The Capture of GPT-4#
Just days after the release and subsequent massive success of ChatGPT, a race to catch up with OpenAI’s technology began. It wouldn’t be the first time some Prometheus seized the fire—and it wouldn’t be the last.
Three fronts took the initiative: competing companies, the open source community, and university labs and research groups. I like to call this period “The Capture of GPT-4,” but before capturing the giant, we first had to catch up with the smaller GPT-3.5 Turbo.
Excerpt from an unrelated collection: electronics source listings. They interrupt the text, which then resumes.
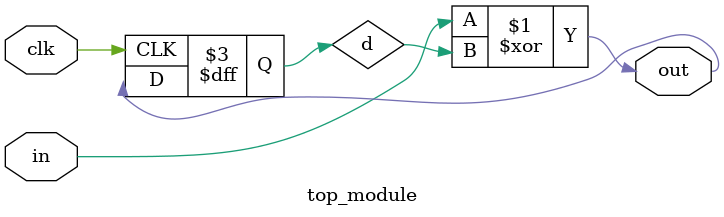
<source format=sv>
module top_module (
	input clk,
	input in,
	output logic out
);

reg d;

// Implementing the XOR gate
assign out = in ^ d;

// Implementing the D flip-flop
always @(posedge clk)
	d <= out;

endmodule

</source>
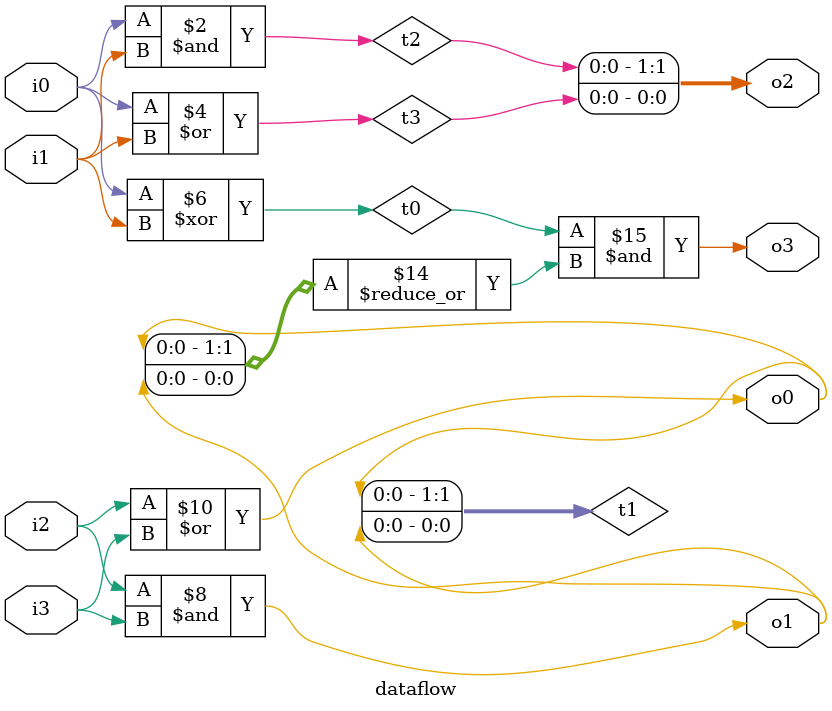
<source format=v>
module dataflow (i0, i1, i2, i3, o0, o1, o2, o3);

	input i0, i1, i2, i3;
	output reg o0, o1;
	output reg [1:0] o2;
	output reg o3;

	reg t0;
	reg [1:0] t1;

	// implicit assignment without delay
	
    reg t2;
    
    always @ (i0 & i1) begin
        t2 <= i0 & i1;
    end


    

	// implicit assignment with delay
	
    reg t3;
    
    always @ (i0 | i1) begin
        t3 <= #5 i0 | i1;
    end


    

	// explicit assignmnet to reg without delay
	
    always @ (i0 ^ i1) begin
        t0 <= i0 ^ i1;
    end



	// explicit assignmnet to reg with delay
	
    always @ (i2 & i3) begin
        t1[0] <= #4 i2 & i3;
    end


	
    always @ (i2 | i3) begin
        t1[1] <= #4 i2 | i3;
    end



	// explicit assignment with complex lhs
	
    always @ (t1) begin
        {o0,o1} <= t1;
    end



	// explicit assignment with complex rhs
	
    always @ ({t2,t3}) begin
        o2 <= {t2,t3};
    end



	
    always @ (t0 & (|t1)) begin
        o3 <= t0 & (|t1);
    end



endmodule

</source>
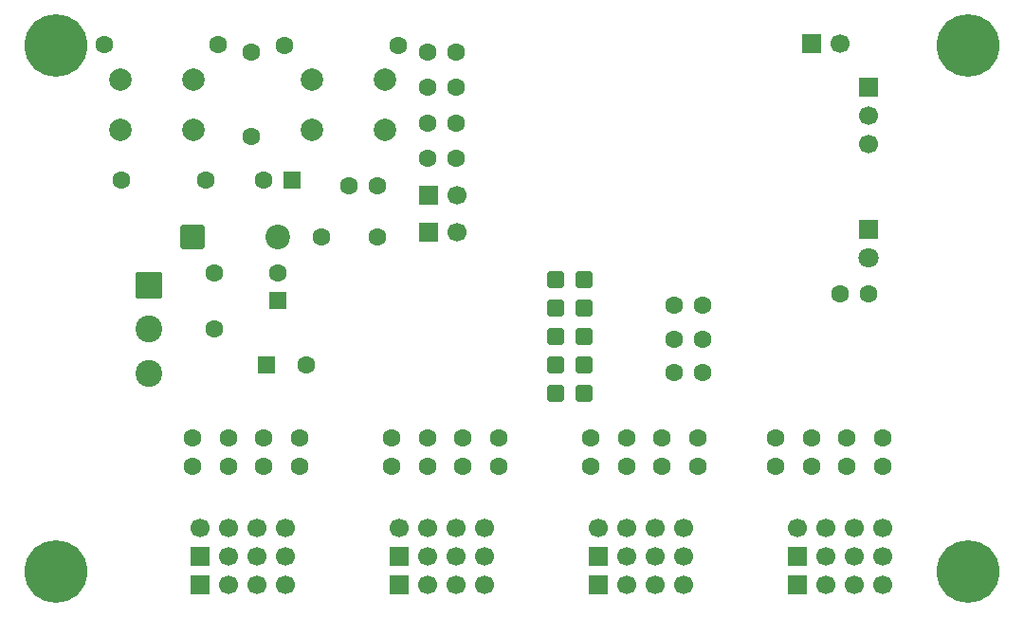
<source format=gbs>
G04 #@! TF.GenerationSoftware,KiCad,Pcbnew,9.0.6*
G04 #@! TF.CreationDate,2026-01-30T16:54:02+01:00*
G04 #@! TF.ProjectId,ESP32_PWM_PCB_large,45535033-325f-4505-974d-5f5043425f6c,1.0*
G04 #@! TF.SameCoordinates,Original*
G04 #@! TF.FileFunction,Soldermask,Bot*
G04 #@! TF.FilePolarity,Negative*
%FSLAX46Y46*%
G04 Gerber Fmt 4.6, Leading zero omitted, Abs format (unit mm)*
G04 Created by KiCad (PCBNEW 9.0.6) date 2026-01-30 16:54:02*
%MOMM*%
%LPD*%
G01*
G04 APERTURE LIST*
G04 Aperture macros list*
%AMRoundRect*
0 Rectangle with rounded corners*
0 $1 Rounding radius*
0 $2 $3 $4 $5 $6 $7 $8 $9 X,Y pos of 4 corners*
0 Add a 4 corners polygon primitive as box body*
4,1,4,$2,$3,$4,$5,$6,$7,$8,$9,$2,$3,0*
0 Add four circle primitives for the rounded corners*
1,1,$1+$1,$2,$3*
1,1,$1+$1,$4,$5*
1,1,$1+$1,$6,$7*
1,1,$1+$1,$8,$9*
0 Add four rect primitives between the rounded corners*
20,1,$1+$1,$2,$3,$4,$5,0*
20,1,$1+$1,$4,$5,$6,$7,0*
20,1,$1+$1,$6,$7,$8,$9,0*
20,1,$1+$1,$8,$9,$2,$3,0*%
G04 Aperture macros list end*
%ADD10C,1.600000*%
%ADD11R,1.700000X1.700000*%
%ADD12C,1.700000*%
%ADD13RoundRect,0.236220X-0.513780X-0.513780X0.513780X-0.513780X0.513780X0.513780X-0.513780X0.513780X0*%
%ADD14RoundRect,0.250000X0.550000X-0.550000X0.550000X0.550000X-0.550000X0.550000X-0.550000X-0.550000X0*%
%ADD15C,3.600000*%
%ADD16C,5.600000*%
%ADD17RoundRect,0.250000X-0.550000X-0.550000X0.550000X-0.550000X0.550000X0.550000X-0.550000X0.550000X0*%
%ADD18RoundRect,0.250001X-0.949999X0.949999X-0.949999X-0.949999X0.949999X-0.949999X0.949999X0.949999X0*%
%ADD19C,2.400000*%
%ADD20C,2.000000*%
%ADD21RoundRect,0.250000X0.550000X0.550000X-0.550000X0.550000X-0.550000X-0.550000X0.550000X-0.550000X0*%
%ADD22RoundRect,0.249999X-0.850001X-0.850001X0.850001X-0.850001X0.850001X0.850001X-0.850001X0.850001X0*%
%ADD23C,2.200000*%
%ADD24R,1.800000X1.800000*%
%ADD25C,1.800000*%
G04 APERTURE END LIST*
D10*
G04 #@! TO.C,C7*
X144145000Y-83780000D03*
X144145000Y-78780000D03*
G04 #@! TD*
G04 #@! TO.C,R25*
X185200000Y-87700000D03*
X187740000Y-87700000D03*
G04 #@! TD*
D11*
G04 #@! TO.C,J5*
X196215000Y-104140000D03*
D12*
X196215000Y-101600000D03*
X198755000Y-104140000D03*
X198755000Y-101600000D03*
X201295000Y-104140000D03*
X201295000Y-101600000D03*
X203835000Y-104140000D03*
X203835000Y-101600000D03*
G04 #@! TD*
D10*
G04 #@! TO.C,R14*
X180975000Y-93570000D03*
X180975000Y-96110000D03*
G04 #@! TD*
G04 #@! TO.C,R3*
X202565000Y-80645000D03*
X200025000Y-80645000D03*
G04 #@! TD*
D11*
G04 #@! TO.C,J4*
X178435000Y-104140000D03*
D12*
X178435000Y-101600000D03*
X180975000Y-104140000D03*
X180975000Y-101600000D03*
X183515000Y-104140000D03*
X183515000Y-101600000D03*
X186055000Y-104140000D03*
X186055000Y-101600000D03*
G04 #@! TD*
D11*
G04 #@! TO.C,J10*
X202565000Y-62230000D03*
D12*
X202565000Y-64770000D03*
X202565000Y-67310000D03*
G04 #@! TD*
D10*
G04 #@! TO.C,C3*
X147500000Y-59100000D03*
X147500000Y-66600000D03*
G04 #@! TD*
G04 #@! TO.C,R12*
X169545000Y-93570000D03*
X169545000Y-96110000D03*
G04 #@! TD*
D11*
G04 #@! TO.C,J8*
X178435000Y-106680000D03*
D12*
X180975000Y-106680000D03*
X183515000Y-106680000D03*
X186055000Y-106680000D03*
G04 #@! TD*
D11*
G04 #@! TO.C,JP1*
X197500000Y-58300000D03*
D12*
X200040000Y-58300000D03*
G04 #@! TD*
D13*
G04 #@! TO.C,J1*
X174625000Y-79375000D03*
X177165000Y-79375000D03*
X174625000Y-81915000D03*
X177165000Y-81915000D03*
X174625000Y-84455000D03*
X177165000Y-84455000D03*
X174625000Y-86995000D03*
X177165000Y-86995000D03*
X174625000Y-89535000D03*
X177165000Y-89535000D03*
G04 #@! TD*
D10*
G04 #@! TO.C,R23*
X163195000Y-68580000D03*
X165735000Y-68580000D03*
G04 #@! TD*
D14*
G04 #@! TO.C,C4*
X149860000Y-81280000D03*
D10*
X149860000Y-78780000D03*
G04 #@! TD*
G04 #@! TO.C,R9*
X160020000Y-93570000D03*
X160020000Y-96110000D03*
G04 #@! TD*
D15*
G04 #@! TO.C,REF\u002A\u002A*
X130000000Y-105500000D03*
D16*
X130000000Y-105500000D03*
G04 #@! TD*
D10*
G04 #@! TO.C,R26*
X185200000Y-81700000D03*
X187740000Y-81700000D03*
G04 #@! TD*
G04 #@! TO.C,R5*
X142240000Y-93570000D03*
X142240000Y-96110000D03*
G04 #@! TD*
G04 #@! TO.C,R11*
X166380000Y-93570000D03*
X166380000Y-96110000D03*
G04 #@! TD*
D17*
G04 #@! TO.C,C1*
X148842349Y-86995000D03*
D10*
X152342349Y-86995000D03*
G04 #@! TD*
G04 #@! TO.C,C2*
X135890000Y-70485000D03*
X143390000Y-70485000D03*
G04 #@! TD*
G04 #@! TO.C,R13*
X177800000Y-93570000D03*
X177800000Y-96110000D03*
G04 #@! TD*
G04 #@! TO.C,R21*
X144500000Y-58400000D03*
X134340000Y-58400000D03*
G04 #@! TD*
G04 #@! TO.C,R15*
X184150000Y-93570000D03*
X184150000Y-96110000D03*
G04 #@! TD*
G04 #@! TO.C,R20*
X203860400Y-93570000D03*
X203860400Y-96110000D03*
G04 #@! TD*
D18*
G04 #@! TO.C,J11*
X138312500Y-79860000D03*
D19*
X138312500Y-83820000D03*
X138312500Y-87780000D03*
G04 #@! TD*
D10*
G04 #@! TO.C,R22*
X160600000Y-58500000D03*
X150440000Y-58500000D03*
G04 #@! TD*
D11*
G04 #@! TO.C,JP3*
X163322000Y-75184000D03*
D12*
X165862000Y-75184000D03*
G04 #@! TD*
D10*
G04 #@! TO.C,R10*
X163195000Y-93570000D03*
X163195000Y-96110000D03*
G04 #@! TD*
D20*
G04 #@! TO.C,SW2*
X152885000Y-61500000D03*
X159385000Y-61500000D03*
X152885000Y-66000000D03*
X159385000Y-66000000D03*
G04 #@! TD*
D10*
G04 #@! TO.C,C6*
X158685000Y-75565000D03*
X153685000Y-75565000D03*
G04 #@! TD*
D11*
G04 #@! TO.C,J3*
X160655000Y-104140000D03*
D12*
X160655000Y-101600000D03*
X163195000Y-104140000D03*
X163195000Y-101600000D03*
X165735000Y-104140000D03*
X165735000Y-101600000D03*
X168275000Y-104140000D03*
X168275000Y-101600000D03*
G04 #@! TD*
D11*
G04 #@! TO.C,J7*
X160655000Y-106680000D03*
D12*
X163195000Y-106680000D03*
X165735000Y-106680000D03*
X168275000Y-106680000D03*
G04 #@! TD*
D15*
G04 #@! TO.C,REF\u002A\u002A*
X211500000Y-58500000D03*
D16*
X211500000Y-58500000D03*
G04 #@! TD*
D10*
G04 #@! TO.C,R6*
X145415000Y-93570000D03*
X145415000Y-96110000D03*
G04 #@! TD*
G04 #@! TO.C,R24*
X158750000Y-71000000D03*
X156210000Y-71000000D03*
G04 #@! TD*
D11*
G04 #@! TO.C,JP2*
X163322000Y-71882000D03*
D12*
X165862000Y-71882000D03*
G04 #@! TD*
D21*
G04 #@! TO.C,C5*
X151090000Y-70485000D03*
D10*
X148590000Y-70485000D03*
G04 #@! TD*
D11*
G04 #@! TO.C,J6*
X142875000Y-106680000D03*
D12*
X145415000Y-106680000D03*
X147955000Y-106680000D03*
X150495000Y-106680000D03*
G04 #@! TD*
D10*
G04 #@! TO.C,R27*
X187740000Y-84700000D03*
X185200000Y-84700000D03*
G04 #@! TD*
D15*
G04 #@! TO.C,REF\u002A\u002A*
X130000000Y-58500000D03*
D16*
X130000000Y-58500000D03*
G04 #@! TD*
D10*
G04 #@! TO.C,R19*
X200660000Y-93570000D03*
X200660000Y-96110000D03*
G04 #@! TD*
D22*
G04 #@! TO.C,D2*
X142240000Y-75565000D03*
D23*
X149860000Y-75565000D03*
G04 #@! TD*
D10*
G04 #@! TO.C,R4*
X163195000Y-59055000D03*
X165735000Y-59055000D03*
G04 #@! TD*
G04 #@! TO.C,R1*
X163195000Y-65405000D03*
X165735000Y-65405000D03*
G04 #@! TD*
G04 #@! TO.C,R2*
X163195000Y-62230000D03*
X165735000Y-62230000D03*
G04 #@! TD*
D24*
G04 #@! TO.C,D1*
X202565000Y-74930000D03*
D25*
X202565000Y-77470000D03*
G04 #@! TD*
D10*
G04 #@! TO.C,R18*
X197485000Y-93570000D03*
X197485000Y-96110000D03*
G04 #@! TD*
D20*
G04 #@! TO.C,SW1*
X135800000Y-61500000D03*
X142300000Y-61500000D03*
X135800000Y-66000000D03*
X142300000Y-66000000D03*
G04 #@! TD*
D10*
G04 #@! TO.C,R16*
X187325000Y-93570000D03*
X187325000Y-96110000D03*
G04 #@! TD*
G04 #@! TO.C,R8*
X151765000Y-93570000D03*
X151765000Y-96110000D03*
G04 #@! TD*
G04 #@! TO.C,R7*
X148590000Y-93570000D03*
X148590000Y-96110000D03*
G04 #@! TD*
D11*
G04 #@! TO.C,J9*
X196215000Y-106680000D03*
D12*
X198755000Y-106680000D03*
X201295000Y-106680000D03*
X203835000Y-106680000D03*
G04 #@! TD*
D11*
G04 #@! TO.C,J2*
X142875000Y-104140000D03*
D12*
X142875000Y-101600000D03*
X145415000Y-104140000D03*
X145415000Y-101600000D03*
X147955000Y-104140000D03*
X147955000Y-101600000D03*
X150495000Y-104140000D03*
X150495000Y-101600000D03*
G04 #@! TD*
D10*
G04 #@! TO.C,R17*
X194310000Y-93570000D03*
X194310000Y-96110000D03*
G04 #@! TD*
D15*
G04 #@! TO.C,REF\u002A\u002A*
X211500000Y-105500000D03*
D16*
X211500000Y-105500000D03*
G04 #@! TD*
M02*

</source>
The first attempts began to materialize in April 2023. Universities and labs built synthetic datasets based on GPT-3.5 Turbo’s responses and used them to fine-tune the base language models available at the time, such as LLaMA 1, Pythia, GPT-Neo, BLOOM, and others. This gave rise to Alpaca, Vicuna, Dolly, Guanaco, Koala, among others.
One particularly interesting OSS initiative was led by YouTuber Yannic Kilcher and called OpenAssistant, which aimed to build an open, proprietary dataset for the same purpose.
Despite the buzz and celebration around these models, there was a problem. Their answers felt like ChatGPT, but the moment you increased the difficulty of the questions, it became clear that we were still far from OpenAI’s technology. The models had learned to speak in a chat format, but as truly useful tools they remained limited.
And although the techniques used by these groups evolved over the months—from simple SFT to DPO and/or RLHF—it ultimately took companies and startups stepping in to truly push both competition and OSS forward.
The rest of the year would be defined by that rhythm: companies releasing increasingly strong open LLMs, slowly closing the gap with OpenAI. Stability AI released StableLM (April), MosaicML released MPT (May), the UAE’s TII released Falcon (June), Meta released Llama 2 (July), and Mistral released Mistral 7B (September).
Institutions that had previously been only loosely involved with AI recognized the technology’s potential and began investing in LLM research and development. The environment became so competitive that it made little sense to attempt to pretrain or align language models unless you were a startup with millions in capital or direct government backing.
At the time, there were two major players who, despite lagging significantly behind, chose to keep their models closed source. And although expectations around them were high, they had yet to deliver anything even minimally competitive with the leader. I’m referring to Anthropic with Claude 2 (July) and Google with Bard (March).